Since the beginning of May major manufactures have announced layoffs U.S. Steel is laying off 9,000 people, Dow Chemical 1750 people, First Data Corp. 2000 (preliminary number). Thousands of oil workers were laid off this winter and spring.
Seventy percent of U.S. GDP depends on consumption. We are the nation of consumption and not production. Most U.S. manufacturing (production) jobs left to other low wage countries. We just consume what comes out of these countries. Today, Americans have less money to spend on discretionary goods and services due to soaring food and energy prices, despite “core” inflation being low by excluding those things. Democrats would argue that the best approach is to increase the minimum wage. However, job creation remains stagnant and this will only further exacerbate the underlining current economic problems. Companies, in particular small businesses, the backbone of the economy, are struggling. Government wage mandates and ObamaCare regulations costs will just mean less jobs.
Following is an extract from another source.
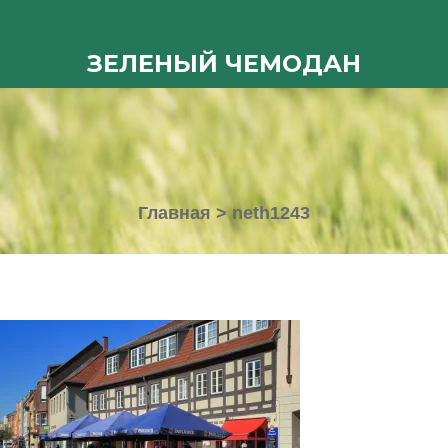
ЗЕЛЕНЫЙ ЧЕМОДАН
Главная
>
neth1243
In response to the financial crisis and Great Recession, the Obama administration simply re-inflated the equity bubble. President Obama proudly spoke about it at the State of the Union in 2015 “At every step, we were told our goals were misguided or too ambitious, that we would crush jobs and explode deficits. Instead, we’ve seen the fastest economic growth in over a decade, our deficits cut by two thirds, a stock market that has doubled and health care inflation at its lowest rate in 50 years. (Applause.)”
On May 6, 2015, the Chairwoman of the Federal Reserve, Janet Yellen noted dryly that the $4.5 trillion Fed balance sheet we created has led to quite high equity valuations.” The Federal Reserve has teased markets with the possibility of increasing interest rates, but this appears increasingly unlikely as the Fed will not want to kill the “recovery.” However, at some point, the Fed’s easy money policies could jeopardize the strength of the U.S. dollar, the world’s reserve currency. Currently countries around the world purchase US dollars and pay fees on their purchase of the US dollar so they could keep it in the their reserves. The world uses the U.S. Dollar as a reserve because they have confidence in the US economy.
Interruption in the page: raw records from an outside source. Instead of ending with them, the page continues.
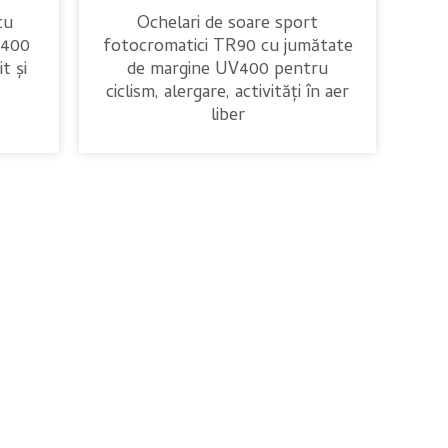
cu
Ochelari de soare sport
V400
fotocromatici TR90 cu jumătate
t și
de margine UV400 pentru
ciclism, alergare, activități în aer
liber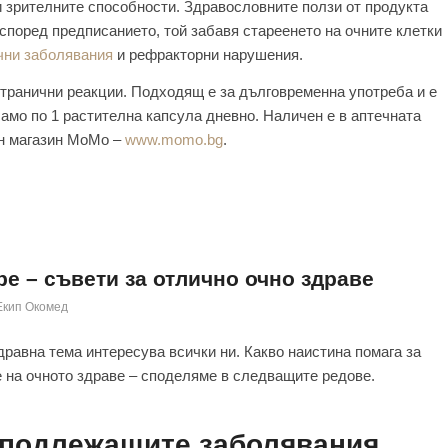
и зрителните способности. Здравословните ползи от продукта
според предписанието, той забавя стареенето на очните клетки
чни заболявания
и рефракторни нарушения.
транични реакции. Подходящ е за дълговременна употреба и е
само по 1 растителна капсула дневно. Наличен е в аптечната
йн магазин МоМо –
www.momo.bg
.
е – съвети за отлично очно здраве
Екип Окомед
дравна тема интересува всички ни. Какво наистина помага за
 на очното здраве – споделяме в следващите редове.
 подлежащите заболявания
The stock market bubble will burst eventually. Structural mistakes were made a long time ago when President Clinton repealed the Glass–Steagall Act that lead to “Too Big to Fail” financial institutions in 2008, and then the Democratic controlled Congress and Obama passed the Dodd-Frank law that has led to even bigger “Too Big To Fail.” The Federal Reserve generated a lot of liquidity with almost 0% interest rates via Quantitative Easing that only big corporations benefited from and not the main street. American manufacturing jobs were sold to other countries through bad trade deals.
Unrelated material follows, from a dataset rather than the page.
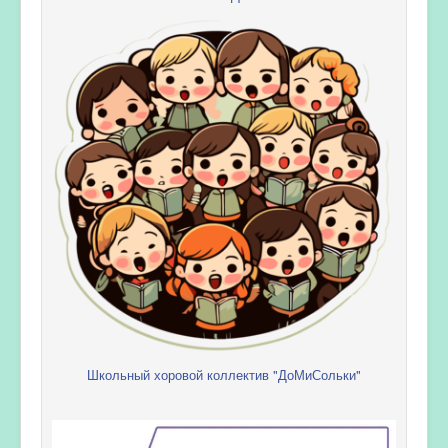
Школьный хоровой коллектив "ДоМиСольки"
The United States cannot spend its way out of this struggling economy. The Obama administration has doubled the national debt. Currently, it’s over $18 trillion of dollars it will take us over 398,879,561 years to pay off the US government debt under current conditions of “low” inflation rate and average US salary $44,888.16 for fiscal year 2014 per (Social Security Administration). Or over 4,000 years to pay off if we just pay $10,000,000 per day. The total current ratio of U.S. debt to U.S. GDP is 296% that is not including $120 trillion of unfunded liabilities such as Social Security, Medicare, Medicaid, etc.
When Larry Hogan took office, he said his administration would be an “attempt to reverse the unsustainable fiscal path we have been following and break the cycle that this state has found itself in year after year.” Maybe someday the future U.S. President and Congress will show the same type of leadership as Governor Hogan.